Volpin was not just a mathematician, but a mathematical logician, which is to say he was interested in the nature of truth statements in mathematics and how we know that this or that given proof is rigorous or not.
[...]
Volpin’s quest was to develop a language that would be free of those ambiguities and lack of clarity. He obviously looked at mathematics as the gold standard for clarity and rigor when pursuing truth or trying to make statements about reality. But he, like everybody else in this movement, including Wittgenstein himself, ultimately failed to come up with an ideal language that could fulfill those criteria of clarity and rigor.
[...]
Having failed, along with everybody else, to produce an actual algorithmic ideal language, he realized that Soviet law was a plan B for this quest. He gradually developed this approach that if the Soviet government could be held to its own laws, which he thought were actually pretty good, the civil liberties that were enshrined in the Soviet Constitution and the various procedural norms that were encoded in the code of criminal procedure — things would be a lot better.

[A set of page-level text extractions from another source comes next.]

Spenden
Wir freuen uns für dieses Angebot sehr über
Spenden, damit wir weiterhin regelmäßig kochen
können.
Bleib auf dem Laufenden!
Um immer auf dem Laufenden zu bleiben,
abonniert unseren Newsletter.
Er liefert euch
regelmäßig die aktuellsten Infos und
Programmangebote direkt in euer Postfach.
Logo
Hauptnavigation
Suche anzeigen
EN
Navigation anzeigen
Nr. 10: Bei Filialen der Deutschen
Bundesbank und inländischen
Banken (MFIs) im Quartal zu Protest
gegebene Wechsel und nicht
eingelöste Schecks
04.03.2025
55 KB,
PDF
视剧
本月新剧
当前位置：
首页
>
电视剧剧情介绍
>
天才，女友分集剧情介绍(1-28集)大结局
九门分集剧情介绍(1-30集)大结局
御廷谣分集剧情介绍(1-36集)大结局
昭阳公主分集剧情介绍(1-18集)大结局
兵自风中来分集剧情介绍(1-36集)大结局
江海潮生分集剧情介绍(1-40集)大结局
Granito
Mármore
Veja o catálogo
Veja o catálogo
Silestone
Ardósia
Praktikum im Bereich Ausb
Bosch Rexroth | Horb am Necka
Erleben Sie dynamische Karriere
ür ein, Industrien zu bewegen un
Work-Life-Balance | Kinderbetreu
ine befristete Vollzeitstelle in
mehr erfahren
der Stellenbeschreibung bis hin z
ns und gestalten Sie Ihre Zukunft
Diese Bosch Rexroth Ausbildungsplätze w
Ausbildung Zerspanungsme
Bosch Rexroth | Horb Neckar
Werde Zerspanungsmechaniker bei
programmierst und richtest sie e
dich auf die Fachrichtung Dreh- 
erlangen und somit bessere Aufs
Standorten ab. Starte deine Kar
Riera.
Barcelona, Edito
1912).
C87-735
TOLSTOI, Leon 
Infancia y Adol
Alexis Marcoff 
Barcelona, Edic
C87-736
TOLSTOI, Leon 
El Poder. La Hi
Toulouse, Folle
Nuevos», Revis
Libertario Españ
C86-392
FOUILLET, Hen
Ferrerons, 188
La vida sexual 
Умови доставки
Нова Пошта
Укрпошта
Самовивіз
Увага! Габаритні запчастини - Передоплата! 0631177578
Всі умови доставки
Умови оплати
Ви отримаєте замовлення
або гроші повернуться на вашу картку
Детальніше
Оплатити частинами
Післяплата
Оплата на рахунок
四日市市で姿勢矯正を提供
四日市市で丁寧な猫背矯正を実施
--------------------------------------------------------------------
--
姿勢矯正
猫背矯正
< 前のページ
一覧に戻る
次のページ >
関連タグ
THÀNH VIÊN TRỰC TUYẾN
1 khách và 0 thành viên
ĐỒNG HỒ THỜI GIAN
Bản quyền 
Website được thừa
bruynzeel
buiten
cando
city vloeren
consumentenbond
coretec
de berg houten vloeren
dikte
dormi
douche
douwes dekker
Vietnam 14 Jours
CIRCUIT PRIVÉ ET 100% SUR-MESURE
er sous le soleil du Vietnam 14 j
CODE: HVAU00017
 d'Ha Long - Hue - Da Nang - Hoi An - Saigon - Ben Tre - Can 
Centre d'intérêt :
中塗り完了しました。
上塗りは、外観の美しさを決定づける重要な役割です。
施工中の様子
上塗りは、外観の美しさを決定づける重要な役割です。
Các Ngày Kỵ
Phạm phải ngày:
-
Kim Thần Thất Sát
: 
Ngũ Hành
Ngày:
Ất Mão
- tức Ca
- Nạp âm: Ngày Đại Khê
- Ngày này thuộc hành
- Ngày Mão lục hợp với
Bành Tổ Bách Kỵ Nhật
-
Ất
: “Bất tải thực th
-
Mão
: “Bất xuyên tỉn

This became the disarmingly simple grand strategy of this movement, which was: make the government honor its own laws. We’re not out to change the government, we’re not out to topple the government, we’re certainly not out to seize power ourselves. It’s impossible for me to imagine someone like Volpin running anything because of how abstract and literal his thinking was. He was not a social creature. But this quest for the rule of law in a society that had gone through some of the worst episodes of lawlessness and state-sponsored terror. This became the master plan for the movement.

view this post on Zulip Patrick Nicodemus (Aug 16 2025 at 15:32):

That's really interesting. I'm mostly familiar with Yesenin-Volpin for his defense of ultrafinitism.